何必推开楼梯间的门,脚步在水泥台阶上发出沉闷的回响。
冷白色的灯光从头顶照下来,把他的影子拉成一条斜长的线。他一步两级地往上走,湿透的衬衫贴在皮肤上,冰凉感渗进后背。
走到二楼转角的缓步台时,他停住了。
苏晚晴站在三楼的楼梯口,靠着墙,双手抱臂,手机屏幕的光映在她脸上。她低着头,拇指在屏幕上缓慢滑动,像在看什么重要信息。
何必没有开口。他继续往上走,准备从她身旁经过。
“赵秀兰哭了。”
苏晚晴的声音很平,像在陈述一个不需要回应的事实。
何必的脚步顿了一下,但没有停下。他走到三楼廊道,向右拐向自己的房间。
“你不想知道她为什么哭?”
何必的手已经搭在门把手上。他转过身,看着苏晚晴。
苏晚晴也从楼梯口走到了廊道中央,站在灯光下,手机拿在手里,屏幕朝外。她的表情没有愤怒,没有质问,带着一种精心控制过的冷淡。
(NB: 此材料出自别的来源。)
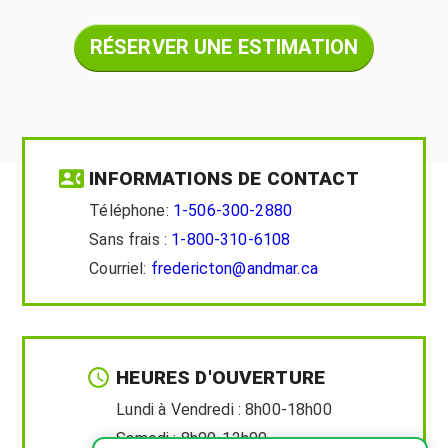
RÉSERVER UNE ESTIMATION
INFORMATIONS DE CONTACT
Téléphone:
1-506-300-2880
Sans frais :
1-800-310-6108
Courriel:
fredericton@andmar.ca
HEURES D'OUVERTURE
Lundi à Vendredi :
8h00-18h00
Samedi :
8h00-12h00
“她已经跟你说过了。”何必说,“我也没必要再复述一遍。”
“关于合同的事。”
何必的手从门把手上松开。他知道苏晚晴不会让这个话题就这么过去。三天了,从车库那晚到现在,他们之间的交流不超过十句,全是必要性的,晚饭了没有、快递在门口、明天谁去超市。字越少越好,像两个合租的陌生人。
但今晚,苏晚晴显然不想再维持这种默契。
“你的签名,为什么会出现在赵秀兰的合同上?”苏晚晴问得很直接,没有铺垫。
“我签过的东西多了。”何必靠在门框上,“一页纸的、三页纸的、打印的、手写的,你不说我根本记不住。”
“但是这一份,你记住了。”
何必没有接话。
苏晚晴往前走了一步,把手机屏幕转向他。屏幕上是一张照片,拍的是合同的一角,上面有他的签名,字迹潦草,但确实是他的笔迹。
“这是我两个小时前收到的。”她说,“发件人没有名字,号码我查了,是个虚拟号。”
何必看着那张照片,眼睛微微眯起。
“你不问我是谁发的?”
“问了你会告诉我?”
苏晚晴的手顿了一下,然后她收回手机,目光落在何必脸上。
“何必,我们认识三年了。你在我最难的时候帮过我,我信你。但这次不一样。你瞒着我签了赵秀兰的担保合同,然后你说你什么都不记得。你知道这件事听起来像什么吗?”
“像我在你背后捅刀。”
“对。”苏晚晴说,“像你和她之间,有一笔我不知道的账。”
何必垂下眼,手指不自觉地捏了捏眉心。那种熟悉的疲惫感从颈椎爬上后脑勺,钝钝地涨痛。
“苏晚晴,我没有跟赵秀兰签过任何担保合同。这份东西,”
他顿了顿,抬起头:“这份东西是假的。”
空气安静了两秒。
苏晚晴没有反驳,也没有露出信服的表情。她只是平静地看着何必,像在看一个她很了解、但此刻忽然有点陌生的人。
“你说它是假的,那你告诉我,你的签名怎么上去的?”
“我被人设计了。”
“谁?”
“我不知道。”
“线索呢?”
“没有。”
苏晚晴深吸了一口气,把手机放回口袋里。她低头的瞬间,嘴角闪过一个几乎看不出来的弧度,不是笑,是某种失望的确认。
“何必,我不是不相信你。但你要我怎么相信你?你什么都说不出来,什么都想不起来,只有一张签了你名字的合同。你就告诉我,我不知道,被人设计了。这要我信什么?信你的直觉吗?”
何必的胸口像是被人拿钝器敲了一下。
她说得对。
他确实拿不出任何证据。赵秀兰的合同、银行的流水、法庭上的证词,所有东西都指向他,只有一个没有实名的威胁短信在告诉他“你是被下套的”。